• _What is expected_
Everything in the listing below from the line containing "chrome shower control knob: 4.43" through the line containing "the metal pole at point (370, 141)" must be repeated exactly; the remaining lines are not wanted.

═══

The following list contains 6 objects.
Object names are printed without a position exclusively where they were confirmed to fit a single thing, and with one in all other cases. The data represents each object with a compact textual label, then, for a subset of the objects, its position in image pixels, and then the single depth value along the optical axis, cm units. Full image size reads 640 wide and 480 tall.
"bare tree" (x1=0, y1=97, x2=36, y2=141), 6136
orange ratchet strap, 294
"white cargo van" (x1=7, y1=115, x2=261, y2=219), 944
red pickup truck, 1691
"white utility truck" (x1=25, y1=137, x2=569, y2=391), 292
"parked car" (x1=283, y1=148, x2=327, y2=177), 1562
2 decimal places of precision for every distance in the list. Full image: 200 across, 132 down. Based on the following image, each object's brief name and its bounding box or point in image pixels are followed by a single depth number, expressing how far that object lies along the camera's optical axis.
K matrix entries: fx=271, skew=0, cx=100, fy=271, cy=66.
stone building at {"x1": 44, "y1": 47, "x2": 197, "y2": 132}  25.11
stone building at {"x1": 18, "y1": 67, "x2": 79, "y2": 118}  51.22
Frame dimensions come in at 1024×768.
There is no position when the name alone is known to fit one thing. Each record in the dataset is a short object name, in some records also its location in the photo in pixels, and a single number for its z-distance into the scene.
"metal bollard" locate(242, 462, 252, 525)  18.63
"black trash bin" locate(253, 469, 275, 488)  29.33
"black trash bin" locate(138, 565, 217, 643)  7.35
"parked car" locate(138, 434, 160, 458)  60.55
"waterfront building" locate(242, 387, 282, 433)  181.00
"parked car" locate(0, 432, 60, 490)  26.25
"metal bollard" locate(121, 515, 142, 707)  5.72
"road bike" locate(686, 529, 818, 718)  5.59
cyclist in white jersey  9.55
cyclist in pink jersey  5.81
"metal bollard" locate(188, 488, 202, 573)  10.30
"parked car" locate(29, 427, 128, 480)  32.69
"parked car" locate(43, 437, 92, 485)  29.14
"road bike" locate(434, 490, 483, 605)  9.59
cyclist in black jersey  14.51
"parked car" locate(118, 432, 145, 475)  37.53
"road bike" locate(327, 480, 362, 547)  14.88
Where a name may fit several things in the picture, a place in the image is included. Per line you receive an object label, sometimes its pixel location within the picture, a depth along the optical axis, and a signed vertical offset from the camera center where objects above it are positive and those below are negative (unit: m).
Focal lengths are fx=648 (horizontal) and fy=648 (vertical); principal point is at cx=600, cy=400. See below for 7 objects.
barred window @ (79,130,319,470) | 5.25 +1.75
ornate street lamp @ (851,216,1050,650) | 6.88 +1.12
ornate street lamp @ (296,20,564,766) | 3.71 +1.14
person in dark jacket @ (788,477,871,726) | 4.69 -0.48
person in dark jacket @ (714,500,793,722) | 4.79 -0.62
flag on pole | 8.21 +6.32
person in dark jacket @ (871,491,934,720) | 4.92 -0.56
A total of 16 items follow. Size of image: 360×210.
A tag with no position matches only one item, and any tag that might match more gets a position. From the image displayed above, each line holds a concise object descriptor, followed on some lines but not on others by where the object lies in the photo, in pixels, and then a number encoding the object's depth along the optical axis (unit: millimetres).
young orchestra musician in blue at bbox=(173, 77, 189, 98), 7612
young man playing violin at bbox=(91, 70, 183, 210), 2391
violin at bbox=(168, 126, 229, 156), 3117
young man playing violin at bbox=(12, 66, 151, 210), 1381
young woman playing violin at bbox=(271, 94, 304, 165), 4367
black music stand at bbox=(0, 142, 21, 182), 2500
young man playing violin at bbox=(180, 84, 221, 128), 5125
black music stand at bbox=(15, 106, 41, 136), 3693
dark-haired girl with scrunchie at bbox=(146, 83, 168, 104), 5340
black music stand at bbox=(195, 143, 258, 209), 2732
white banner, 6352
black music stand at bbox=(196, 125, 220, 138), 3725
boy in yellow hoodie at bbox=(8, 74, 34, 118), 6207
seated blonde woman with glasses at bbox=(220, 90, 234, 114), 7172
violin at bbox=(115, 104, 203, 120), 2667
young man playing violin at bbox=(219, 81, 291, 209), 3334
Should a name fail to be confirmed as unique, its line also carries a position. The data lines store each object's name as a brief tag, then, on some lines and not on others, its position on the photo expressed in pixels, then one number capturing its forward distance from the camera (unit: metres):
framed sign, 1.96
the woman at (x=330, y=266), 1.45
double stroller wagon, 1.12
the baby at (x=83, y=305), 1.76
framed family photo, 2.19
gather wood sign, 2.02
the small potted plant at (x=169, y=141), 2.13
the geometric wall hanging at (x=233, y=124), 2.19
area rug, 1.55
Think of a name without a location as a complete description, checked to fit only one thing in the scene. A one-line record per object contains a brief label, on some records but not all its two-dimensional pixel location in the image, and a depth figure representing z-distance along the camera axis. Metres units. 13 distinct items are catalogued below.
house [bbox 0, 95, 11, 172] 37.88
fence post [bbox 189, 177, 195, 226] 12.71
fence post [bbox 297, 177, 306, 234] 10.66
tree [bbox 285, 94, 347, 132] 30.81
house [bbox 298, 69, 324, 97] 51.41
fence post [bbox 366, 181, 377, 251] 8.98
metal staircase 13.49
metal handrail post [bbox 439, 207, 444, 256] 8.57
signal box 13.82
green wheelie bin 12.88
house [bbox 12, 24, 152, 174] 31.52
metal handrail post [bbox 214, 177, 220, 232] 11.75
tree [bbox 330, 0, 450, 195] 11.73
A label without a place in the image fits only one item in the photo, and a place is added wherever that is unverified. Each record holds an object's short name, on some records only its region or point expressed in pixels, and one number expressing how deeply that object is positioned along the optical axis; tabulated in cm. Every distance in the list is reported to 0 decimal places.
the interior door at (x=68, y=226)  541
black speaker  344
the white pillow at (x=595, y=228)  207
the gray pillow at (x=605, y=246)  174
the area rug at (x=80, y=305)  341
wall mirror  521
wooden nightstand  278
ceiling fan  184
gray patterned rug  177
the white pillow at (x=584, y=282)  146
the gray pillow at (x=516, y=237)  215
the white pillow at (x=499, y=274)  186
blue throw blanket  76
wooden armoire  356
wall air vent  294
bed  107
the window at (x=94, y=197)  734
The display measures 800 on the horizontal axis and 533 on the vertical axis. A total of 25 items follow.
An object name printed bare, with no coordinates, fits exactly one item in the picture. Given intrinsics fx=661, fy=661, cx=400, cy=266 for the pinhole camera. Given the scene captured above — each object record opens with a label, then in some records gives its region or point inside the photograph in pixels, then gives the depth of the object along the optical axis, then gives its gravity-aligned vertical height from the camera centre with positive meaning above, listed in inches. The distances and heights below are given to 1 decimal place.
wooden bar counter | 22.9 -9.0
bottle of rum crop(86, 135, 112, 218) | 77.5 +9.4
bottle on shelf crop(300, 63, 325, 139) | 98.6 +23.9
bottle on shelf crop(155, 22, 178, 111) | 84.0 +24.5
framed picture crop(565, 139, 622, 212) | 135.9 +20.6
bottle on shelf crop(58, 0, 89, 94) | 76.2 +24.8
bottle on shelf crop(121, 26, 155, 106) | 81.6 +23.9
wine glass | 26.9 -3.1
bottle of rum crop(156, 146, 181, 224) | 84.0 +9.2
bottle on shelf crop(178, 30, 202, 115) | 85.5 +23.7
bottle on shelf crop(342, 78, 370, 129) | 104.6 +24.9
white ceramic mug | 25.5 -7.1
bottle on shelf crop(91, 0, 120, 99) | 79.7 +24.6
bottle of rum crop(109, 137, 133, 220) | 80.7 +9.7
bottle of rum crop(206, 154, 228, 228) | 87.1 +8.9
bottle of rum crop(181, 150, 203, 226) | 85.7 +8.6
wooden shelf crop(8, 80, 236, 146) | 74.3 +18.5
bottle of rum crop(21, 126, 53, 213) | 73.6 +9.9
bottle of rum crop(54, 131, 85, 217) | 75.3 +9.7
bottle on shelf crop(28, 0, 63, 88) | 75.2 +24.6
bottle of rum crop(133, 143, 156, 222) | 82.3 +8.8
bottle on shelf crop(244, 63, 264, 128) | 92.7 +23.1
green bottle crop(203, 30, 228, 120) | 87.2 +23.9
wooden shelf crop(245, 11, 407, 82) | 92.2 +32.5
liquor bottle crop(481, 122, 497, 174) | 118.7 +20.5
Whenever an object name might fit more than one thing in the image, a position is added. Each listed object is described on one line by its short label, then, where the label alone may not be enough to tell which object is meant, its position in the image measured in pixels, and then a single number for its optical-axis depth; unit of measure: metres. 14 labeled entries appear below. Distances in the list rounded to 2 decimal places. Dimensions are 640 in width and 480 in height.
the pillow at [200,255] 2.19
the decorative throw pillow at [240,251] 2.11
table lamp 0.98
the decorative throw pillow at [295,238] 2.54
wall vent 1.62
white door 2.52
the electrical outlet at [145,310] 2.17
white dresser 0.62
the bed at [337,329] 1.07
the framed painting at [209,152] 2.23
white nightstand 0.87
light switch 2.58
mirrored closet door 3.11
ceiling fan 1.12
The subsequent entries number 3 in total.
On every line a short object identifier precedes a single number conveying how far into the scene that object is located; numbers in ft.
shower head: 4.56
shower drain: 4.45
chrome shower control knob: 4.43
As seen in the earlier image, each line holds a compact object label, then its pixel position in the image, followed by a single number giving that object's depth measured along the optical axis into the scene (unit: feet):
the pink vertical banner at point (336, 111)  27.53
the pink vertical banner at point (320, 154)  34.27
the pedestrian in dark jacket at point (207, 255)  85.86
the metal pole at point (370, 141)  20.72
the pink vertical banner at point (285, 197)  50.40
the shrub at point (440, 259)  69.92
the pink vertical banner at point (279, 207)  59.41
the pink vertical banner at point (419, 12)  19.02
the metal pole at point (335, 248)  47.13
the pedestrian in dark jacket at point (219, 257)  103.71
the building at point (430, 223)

═══

• _Reply to the exercise_
chrome shower control knob: 4.43
As seen in the earlier image, each line holds a compact object label, then its pixel position in the image, followed by a single number giving that object's depth measured along the optical axis into the scene (unit: feet):
the pink vertical banner at point (336, 111)  27.53
the pink vertical banner at point (320, 154)  34.27
the pedestrian in dark jacket at point (207, 255)  85.86
the metal pole at point (370, 141)  20.72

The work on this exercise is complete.